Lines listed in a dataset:
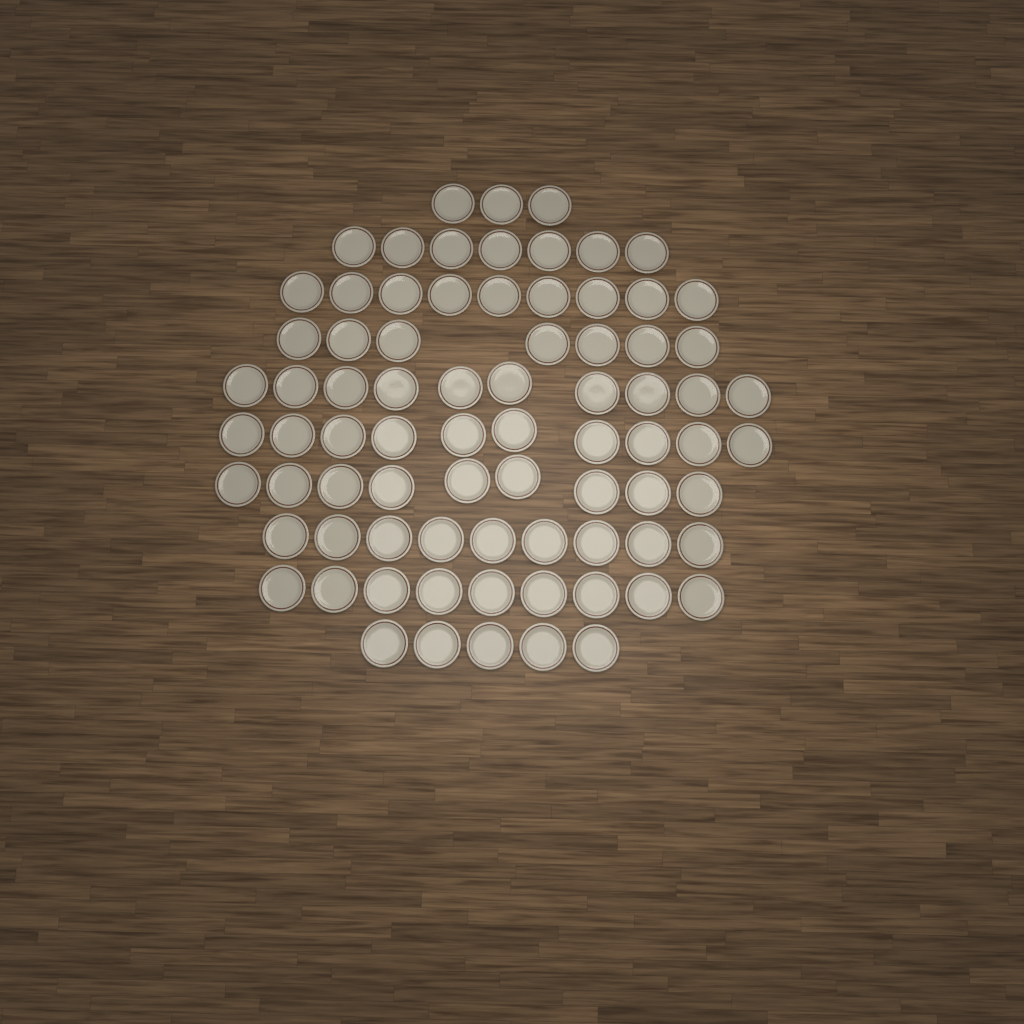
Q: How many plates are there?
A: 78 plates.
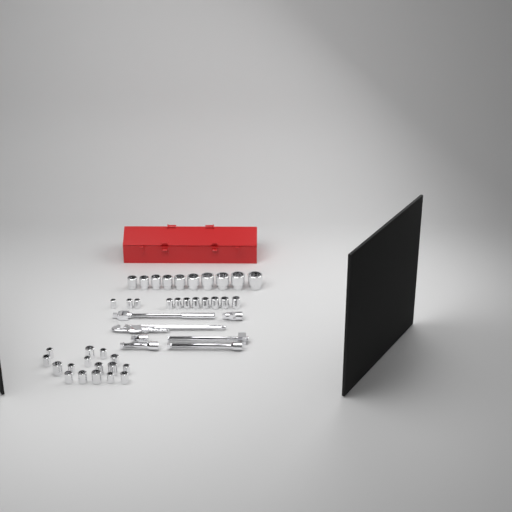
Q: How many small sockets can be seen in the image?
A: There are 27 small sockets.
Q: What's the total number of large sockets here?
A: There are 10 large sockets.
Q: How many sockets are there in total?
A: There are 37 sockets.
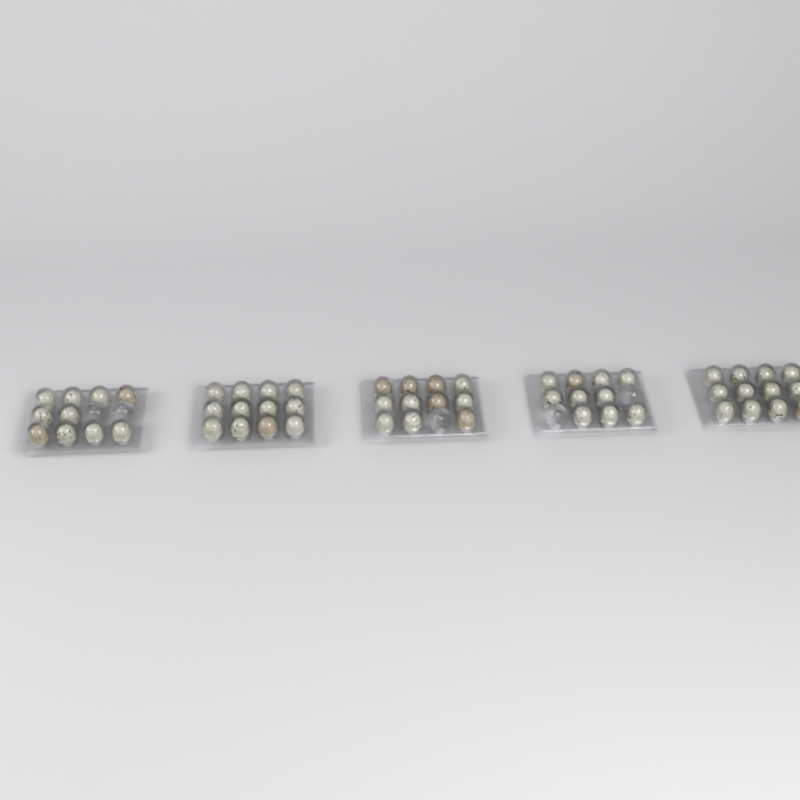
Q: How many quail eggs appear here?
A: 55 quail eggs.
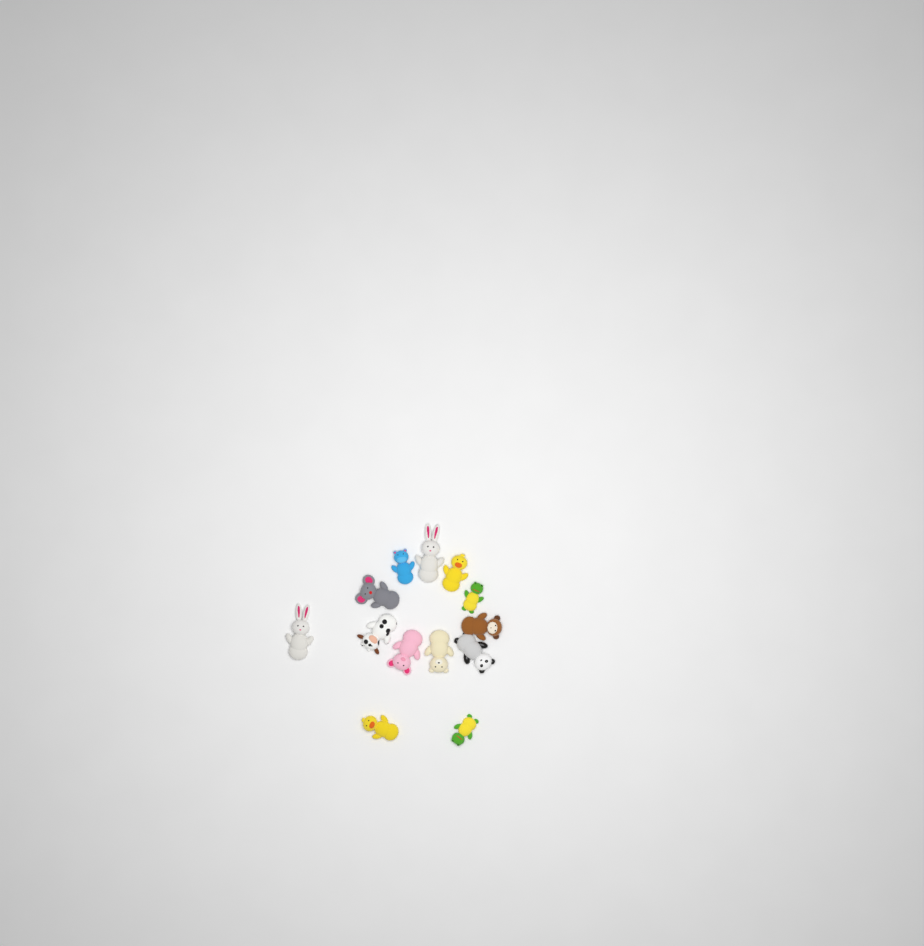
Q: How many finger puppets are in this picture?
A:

**GIVEN EXERCISE:**
Can you copy every line above word for word, leaving out the pictures?

**SOLUTION TO THIS TASK:**
Q: How many plates are there?
A: 78 plates.
Q: How many small sockets can be seen in the image?
A: There are 27 small sockets.
Q: What's the total number of large sockets here?
A: There are 10 large sockets.
Q: How many sockets are there in total?
A: There are 37 sockets.
Q: How many quail eggs appear here?
A: 55 quail eggs.
Q: How many finger puppets are in this picture?
A:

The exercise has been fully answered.